* Exercise aim *
Carry on the online comment thread about spacesuits and capsule evacuation plans, picking up after its last comment.

── Extracted text ──

Both I reckon. Still, I wonder what the safety record for airplanes was back when the total number of airplane flights ever taken was the same number as today’s total number of space flights ever taken.
Don't spacesuits typically have some umbilical connection to the capsule life support systems? It's easy to imagine that these connectors might not be standardized between different capsules, and that sending up a new space suit might be easier than designing an adapter.
Easy to imagine but there are so many details to nail down that it's hard to do in practice.
In the words of someone in the industry who tends to be on the laconic side:
"It is not as simple as a 'common connector'. There are different pressures, mixture ratios, comm gear, seat interfaces, etc. A requirement for commonality flows requirements upstream to the suit, seat and spacecraft. "
I meant it the other way around - incompatibility is the easy-to-imagine default! In absence of some heavily-funded, top-down, NASA-driven standards-development process, no such thing as a standard spacesuit connection should be expected to exist.
Some where recently, I read something about this being an accepted thing. If you have 2 separate capsules that both use the same connector where there is a fault found with the connector, then both capsules are grounded because of the one connector.
927 is a noun at this point to me. Hell so many xkcd could be: 1319, 936, 2347. It's crazy how often referencing a xkcd is the highest signal to noise way of communicating a concept.
A group of professors liked jokes, but got tired of hearing the same ones, so they started numbering them. So instead of telling a joke or funny observation when something happened, they'd say "112" and the others would laugh. or "64", more laughter.
One day they get a new prof on their team and after a few weeks of this number, laugh, number, laugh, during a meeting, the new guy says "-149". There's dead silence for a while. The eldest prof starts laughing, "i've never heard that one!"
I believe that's still the contingency plan in the unlikely event that they have to evacuate the ISS in the period between Starliner undocking and Crew-9 docking.
Yes it is and it is not the first time having such contigency plan.
Quite recently there was a Soyuz with crippled cooling and the contingency plan for the American astronaut that came with it was to evacuate via Dragon if there was an emergency before new Soyuz arrived.

───
── Provided material ──

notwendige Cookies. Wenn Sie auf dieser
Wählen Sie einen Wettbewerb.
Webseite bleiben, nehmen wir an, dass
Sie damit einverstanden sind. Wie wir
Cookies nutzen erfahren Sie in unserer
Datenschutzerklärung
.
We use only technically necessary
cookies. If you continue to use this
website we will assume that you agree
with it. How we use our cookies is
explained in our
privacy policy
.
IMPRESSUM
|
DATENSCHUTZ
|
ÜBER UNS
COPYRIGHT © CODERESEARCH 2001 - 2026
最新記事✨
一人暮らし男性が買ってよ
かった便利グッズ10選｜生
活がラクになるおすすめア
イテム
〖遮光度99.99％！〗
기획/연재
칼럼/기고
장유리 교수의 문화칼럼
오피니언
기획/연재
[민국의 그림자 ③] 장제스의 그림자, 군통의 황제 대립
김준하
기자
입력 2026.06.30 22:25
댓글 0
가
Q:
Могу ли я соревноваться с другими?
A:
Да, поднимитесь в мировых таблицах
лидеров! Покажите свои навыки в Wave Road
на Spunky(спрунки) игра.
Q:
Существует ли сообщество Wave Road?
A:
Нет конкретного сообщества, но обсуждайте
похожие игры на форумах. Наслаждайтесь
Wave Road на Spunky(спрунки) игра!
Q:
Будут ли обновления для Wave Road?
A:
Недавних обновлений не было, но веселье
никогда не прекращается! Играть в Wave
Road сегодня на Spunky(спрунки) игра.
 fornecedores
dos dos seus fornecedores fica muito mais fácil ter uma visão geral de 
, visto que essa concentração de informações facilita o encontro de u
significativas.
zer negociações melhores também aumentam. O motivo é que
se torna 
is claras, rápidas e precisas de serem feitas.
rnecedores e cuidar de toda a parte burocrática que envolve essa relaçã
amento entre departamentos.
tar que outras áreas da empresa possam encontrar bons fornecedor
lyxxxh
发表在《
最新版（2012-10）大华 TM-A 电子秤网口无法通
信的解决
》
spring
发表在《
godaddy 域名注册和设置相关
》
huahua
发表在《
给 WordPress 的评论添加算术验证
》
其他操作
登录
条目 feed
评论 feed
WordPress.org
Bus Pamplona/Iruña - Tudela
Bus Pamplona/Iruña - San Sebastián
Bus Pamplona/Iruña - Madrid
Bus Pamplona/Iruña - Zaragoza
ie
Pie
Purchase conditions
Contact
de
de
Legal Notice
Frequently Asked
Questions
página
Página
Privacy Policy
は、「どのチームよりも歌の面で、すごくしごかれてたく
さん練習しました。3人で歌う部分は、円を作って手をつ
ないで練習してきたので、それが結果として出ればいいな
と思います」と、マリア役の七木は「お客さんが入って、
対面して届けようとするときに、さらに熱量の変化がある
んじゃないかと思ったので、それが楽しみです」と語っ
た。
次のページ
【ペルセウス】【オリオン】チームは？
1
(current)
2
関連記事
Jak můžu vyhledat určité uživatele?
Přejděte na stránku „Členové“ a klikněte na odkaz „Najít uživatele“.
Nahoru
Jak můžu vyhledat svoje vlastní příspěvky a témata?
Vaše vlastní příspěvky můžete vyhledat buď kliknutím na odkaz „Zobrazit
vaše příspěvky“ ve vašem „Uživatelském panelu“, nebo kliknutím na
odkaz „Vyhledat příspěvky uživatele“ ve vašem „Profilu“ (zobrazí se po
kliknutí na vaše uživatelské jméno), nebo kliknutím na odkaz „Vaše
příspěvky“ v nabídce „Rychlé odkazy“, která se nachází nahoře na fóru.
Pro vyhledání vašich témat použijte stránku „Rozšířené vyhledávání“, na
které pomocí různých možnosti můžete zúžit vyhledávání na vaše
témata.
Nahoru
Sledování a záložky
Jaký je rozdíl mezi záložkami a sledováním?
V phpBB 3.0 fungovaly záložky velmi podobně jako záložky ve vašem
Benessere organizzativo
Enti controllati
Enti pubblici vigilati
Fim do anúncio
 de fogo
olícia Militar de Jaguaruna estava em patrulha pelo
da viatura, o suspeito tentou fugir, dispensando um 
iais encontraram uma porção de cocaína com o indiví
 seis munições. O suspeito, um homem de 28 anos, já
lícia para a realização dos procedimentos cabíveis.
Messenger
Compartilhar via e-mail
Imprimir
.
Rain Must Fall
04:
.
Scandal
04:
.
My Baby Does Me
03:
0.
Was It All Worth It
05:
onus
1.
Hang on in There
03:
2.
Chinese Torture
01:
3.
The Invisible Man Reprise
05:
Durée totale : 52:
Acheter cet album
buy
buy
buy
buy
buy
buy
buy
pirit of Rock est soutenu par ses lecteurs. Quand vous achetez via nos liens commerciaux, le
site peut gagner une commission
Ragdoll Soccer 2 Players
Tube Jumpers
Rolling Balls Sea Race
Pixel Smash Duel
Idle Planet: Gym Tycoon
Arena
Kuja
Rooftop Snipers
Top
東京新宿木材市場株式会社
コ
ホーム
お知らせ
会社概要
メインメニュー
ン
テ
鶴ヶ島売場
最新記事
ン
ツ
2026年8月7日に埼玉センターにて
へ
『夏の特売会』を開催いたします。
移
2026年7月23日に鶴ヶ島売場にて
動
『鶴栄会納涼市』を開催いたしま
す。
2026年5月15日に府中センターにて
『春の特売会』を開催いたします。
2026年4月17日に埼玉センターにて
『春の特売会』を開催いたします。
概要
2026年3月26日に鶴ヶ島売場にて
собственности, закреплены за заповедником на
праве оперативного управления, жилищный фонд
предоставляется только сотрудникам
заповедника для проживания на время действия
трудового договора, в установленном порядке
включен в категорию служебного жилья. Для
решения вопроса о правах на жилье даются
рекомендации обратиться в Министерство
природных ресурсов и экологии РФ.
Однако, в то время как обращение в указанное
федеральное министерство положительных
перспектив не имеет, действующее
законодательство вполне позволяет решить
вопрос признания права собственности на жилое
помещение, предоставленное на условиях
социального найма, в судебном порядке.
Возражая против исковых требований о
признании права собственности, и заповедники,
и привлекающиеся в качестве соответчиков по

───

* Exercise output *
From the press conference today, they stated that there is already an extra SpaceX suit on the ISS. Both astronauts have tried it on, and it fits. They will be bringing an additional empty suit up when Crew launches.
I think you underestimate space travel to space station.
Well it seems like it is routine thing now and spacex seems like routinely launches without a flaw.
But going up there and making it back is still huge feat that is possible only by collaboration of huge numbers of super experienced and highly trained professionals.
I am going a bit over the top - but still travel even to low earth orbit is something far outside of any human being reach - on his own or his group of buddies.
For years I would fly with Sponge Bob Squarepants themed underwear so in the infinitesimal chance of a catastrophe someone cleaning up the wreck might get a chuckle.
Acceptable loss of crew event is like 1 in 250 (can't remember the exact number). They can't quantify the probability of failure, so not putting them in Starliner is the right call.
1-in-270 is overall probability threshold for a 210 day notional ISS stay.
For the journey home from ISS to Earth, the probability threshold is 1-in-1000. Likewise, it is 1-in-1000 for the journey from Earth to ISS.
The riskiest part, which increases the probability from 1-in-500 to 1-in-270, is the ISS stay – the extended stay in space is faced with a continuous risk of micrometeoroid damage.
This was news to me tho, "and Dragon-specific spacesuits for Wilmore and Williams." The spacesuits are specific to the vehicle?
Changing my underwear so I can drive to hardware store.